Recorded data
════
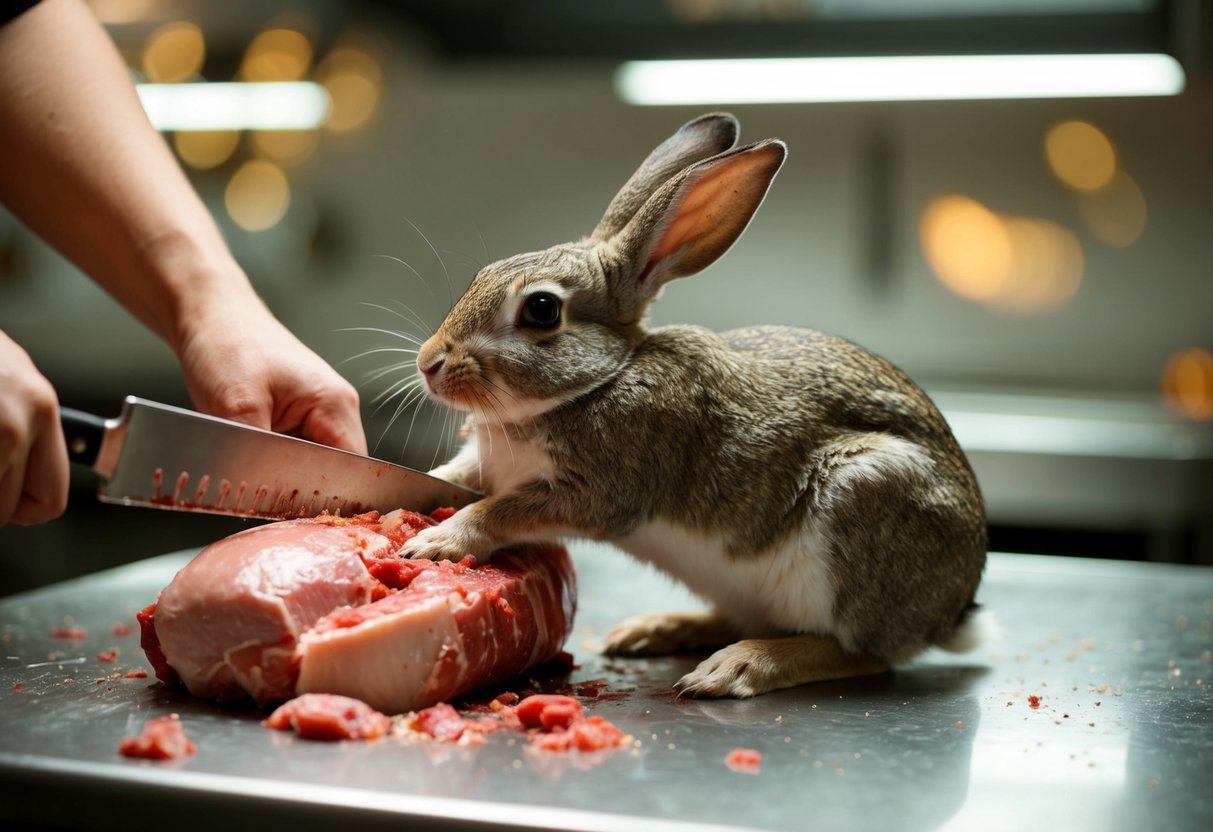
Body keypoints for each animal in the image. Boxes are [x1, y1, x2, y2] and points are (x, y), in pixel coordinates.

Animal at [399, 112, 988, 699]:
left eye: (541, 309)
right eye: (481, 276)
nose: (428, 363)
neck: (596, 382)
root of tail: (951, 612)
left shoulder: (600, 492)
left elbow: (502, 509)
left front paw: (437, 541)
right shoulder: (490, 464)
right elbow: (457, 475)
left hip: (860, 502)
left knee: (859, 652)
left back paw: (738, 667)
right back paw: (657, 630)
════
_Exercise instructions_
Reproduce the final stretch of the data above: every line from the one holding "right elbow: (457, 475)" through the end, inclusive, exactly as written and nothing else.

_Written response_
right elbow: (457, 475)
left hip: (860, 502)
left knee: (859, 652)
left back paw: (738, 667)
right back paw: (657, 630)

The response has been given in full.